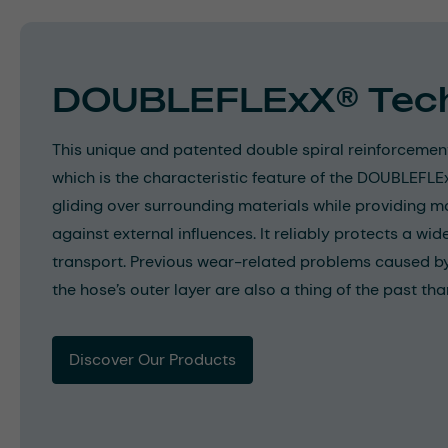
DOUBLEFLExX® Tec
This unique and patented double spiral reinforcemen
which is the characteristic feature of the DOUBLEFL
gliding over surrounding materials while providing 
against external influences. It reliably protects a wi
transport. Previous wear-related problems caused by
the hose’s outer layer are also a thing of the past than
Discover Our Products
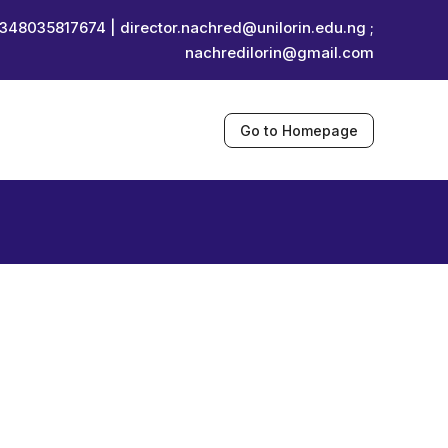
348035817674 |
director.nachred@unilorin.edu.ng ;
nachredilorin@gmail.com
Go to Homepage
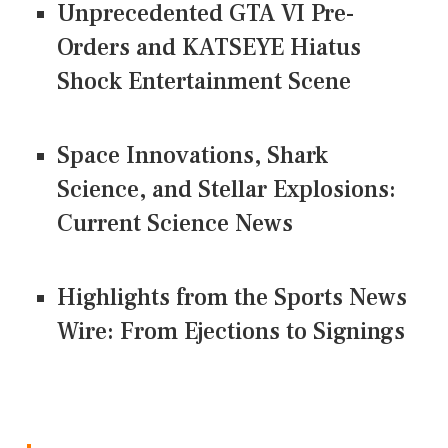
Unprecedented GTA VI Pre-
Orders and KATSEYE Hiatus
Shock Entertainment Scene
Space Innovations, Shark
Science, and Stellar Explosions:
Current Science News
Highlights from the Sports News
Wire: From Ejections to Signings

> TASK INSTRUCTIONS:
Only the lines from the first line of the entries through the line containing "Unprecedented GTA VI" should be output, exactly as they are, without pictures.

> YOUR RESPONSE:
DOUBLEFLExX® Tec
This unique and patented double spiral reinforcemen
which is the characteristic feature of the DOUBLEFL
gliding over surrounding materials while providing 
against external influences. It reliably protects a wi
transport. Previous wear-related problems caused by
the hose’s outer layer are also a thing of the past than
Discover Our Products
348035817674 |
director.nachred@unilorin.edu.ng ;
nachredilorin@gmail.com
Go to Homepage
Unprecedented GTA VI Pre-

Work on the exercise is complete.